サルモネラの消化管感染における抗生物質

Antibiotics in salmonella gut infections

Sirinavin S, Garner P

最終更新日:12/05/1998


目的:便からサルモネラが培養された下痢患者に対しての日常的な抗生物質使用の方針を評価する.下痢の期間,他の消化管症状,発熱,全身的な合併症,経過観察時の培養の陽性率,耐性菌の出現,治療の副作用についてアウトカムを調べた.

検索方法:症候性,無症候性のサルモネラ感染に対する抗生物質療法のあらゆる比較試験,ただし S.typhi, S.parayphi, typhoid, paratyphoid による感染は除く.コクラン比較臨床試験レジスター(コクラン・ライブラリ, 1997年第3版として出版),1980年から1997年までのMEDLINE,ExtraMedが調べられた.関連する別な研究のために可能なすべての試験の参考文献が調べられた.言語の制限はない.

選択基準:薬物治療に関するすべての試験はプラセボまたは別の実薬と比較されていた.ランダム化比較試験(RCT)と偽ランダム化比較試験(たとえば数の繰り返し)が含まれていた.オープン試験,ケースレポート,コホート研究は除外した.

データ収集と解析:割付けの隠蔽が評価された.2人のレビュアーが標準の形式を使用して,独立してデータの抽出を行った.不一致な部分は議論により解決した.

主な結果:366人の乳児と小児が含む,857人が参加した15の試験が採用された.研究された薬物はネオマイシン,クロラムフェニコール,アンピシリン,アモキシシリン,コ・トリモキサゾール,ノルフロキサシン,フレロキサシン,シプロフロキサシンであった.いずれの抗生物質療法とプレセボの間にも疾病期間の明らかな違いはみられなかった(pooled WMD -0.07 days, 95%CI -0.55, 0.40).下痢の期間(pooled WMD -0.03, 95%CI -0.53, 0.48),発熱 (pooled WMD -0.45, 95%CI -0.98, 0.08)についても明らかな違いはみられなかった.治療の最初の1週は抗生物質療法により培養が陰性に出やすいという結果になった.再発は抗生物質を投与されたほうがより頻度が高かった.3週間後の培養ではプラセボ群より抗生物質投与群のほうが陽性になるケースが多かった.薬物の副作用は抗生物質投与群で多かった(pooled OR 1.67, 95%CI 1.05, 2.67).同じような結果が5-フルオロキノロンとプラセボを比較した研究でも得られた.

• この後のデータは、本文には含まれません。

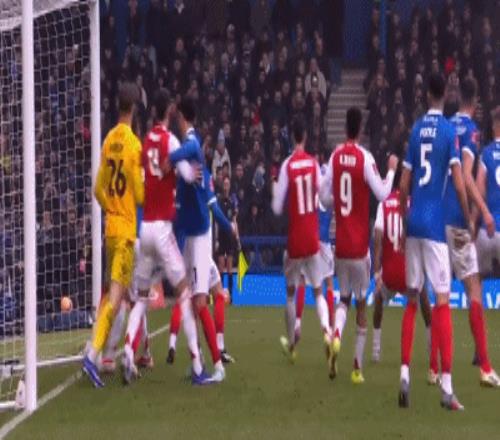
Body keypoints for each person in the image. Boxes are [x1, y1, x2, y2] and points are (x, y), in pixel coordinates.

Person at [122, 89, 209, 385]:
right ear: (169, 113)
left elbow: (142, 176)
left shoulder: (146, 141)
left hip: (144, 228)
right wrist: (195, 173)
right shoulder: (170, 140)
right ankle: (197, 364)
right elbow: (186, 174)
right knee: (184, 292)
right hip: (162, 228)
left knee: (141, 298)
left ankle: (127, 351)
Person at [398, 73, 472, 410]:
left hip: (414, 222)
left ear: (427, 93)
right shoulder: (448, 132)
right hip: (434, 226)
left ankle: (404, 374)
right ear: (446, 95)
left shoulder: (416, 130)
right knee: (443, 300)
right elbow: (458, 183)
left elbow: (403, 184)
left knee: (412, 299)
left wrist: (403, 217)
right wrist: (467, 217)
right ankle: (447, 387)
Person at [320, 107, 398, 384]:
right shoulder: (365, 158)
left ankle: (336, 334)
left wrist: (337, 200)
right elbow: (383, 193)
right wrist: (391, 171)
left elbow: (323, 198)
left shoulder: (335, 157)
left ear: (345, 128)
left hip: (340, 245)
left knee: (343, 299)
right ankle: (356, 368)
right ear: (361, 129)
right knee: (362, 306)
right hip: (359, 248)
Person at [83, 83, 145, 388]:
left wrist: (111, 208)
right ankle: (94, 355)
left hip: (110, 230)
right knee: (117, 297)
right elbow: (140, 195)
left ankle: (105, 353)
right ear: (133, 109)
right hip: (126, 234)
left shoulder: (108, 140)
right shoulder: (133, 144)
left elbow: (98, 189)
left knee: (114, 296)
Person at [440, 78, 499, 387]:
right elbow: (465, 176)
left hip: (435, 221)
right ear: (475, 102)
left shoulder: (444, 127)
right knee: (474, 287)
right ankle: (485, 367)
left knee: (438, 291)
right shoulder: (472, 132)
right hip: (457, 220)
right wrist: (480, 213)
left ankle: (434, 367)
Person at [166, 97, 226, 383]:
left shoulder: (192, 143)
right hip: (190, 234)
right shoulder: (189, 155)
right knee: (189, 299)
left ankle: (218, 365)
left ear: (182, 117)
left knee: (200, 301)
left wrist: (169, 157)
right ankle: (198, 363)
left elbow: (191, 148)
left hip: (200, 236)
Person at [272, 117, 334, 379]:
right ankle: (327, 330)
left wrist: (278, 191)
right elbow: (324, 199)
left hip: (295, 238)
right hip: (312, 237)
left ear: (291, 138)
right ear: (305, 137)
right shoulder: (313, 164)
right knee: (318, 291)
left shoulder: (287, 165)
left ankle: (292, 343)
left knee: (290, 292)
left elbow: (277, 207)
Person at [167, 168, 237, 365]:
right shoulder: (201, 178)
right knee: (197, 303)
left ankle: (214, 349)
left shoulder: (181, 186)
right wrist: (230, 227)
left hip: (193, 252)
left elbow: (176, 224)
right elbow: (215, 211)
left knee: (215, 294)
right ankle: (203, 358)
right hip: (198, 253)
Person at [371, 167, 432, 363]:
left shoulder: (384, 205)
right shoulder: (414, 203)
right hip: (409, 271)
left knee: (378, 299)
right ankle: (431, 346)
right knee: (423, 298)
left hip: (390, 273)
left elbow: (378, 240)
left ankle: (376, 349)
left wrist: (377, 273)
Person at [476, 106, 500, 278]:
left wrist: (475, 219)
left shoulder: (486, 153)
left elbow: (479, 189)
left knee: (477, 279)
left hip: (487, 228)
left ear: (494, 127)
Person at [217, 176, 238, 299]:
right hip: (221, 234)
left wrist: (237, 235)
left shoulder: (232, 201)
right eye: (224, 184)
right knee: (221, 265)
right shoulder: (219, 200)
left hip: (230, 236)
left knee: (229, 266)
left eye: (227, 184)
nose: (226, 186)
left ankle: (230, 295)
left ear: (229, 186)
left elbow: (234, 219)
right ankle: (219, 294)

結論:臨床的なアウトカムを改善する療法はなかった.しかし,便中のサルモネラの検出が延長したり,薬物の副作用が増加する傾向はあった.研究には免疫無防備状態の宿主や新生児は含まれなかった.乳児と小児においてキノロン薬による治療の情報はなかった.


Citation: Sirinavin S, Garner P. Antibiotics in salmonella gut infections. In: The Cochrane Library, Issue 1, 1999, Oxford: Update Software.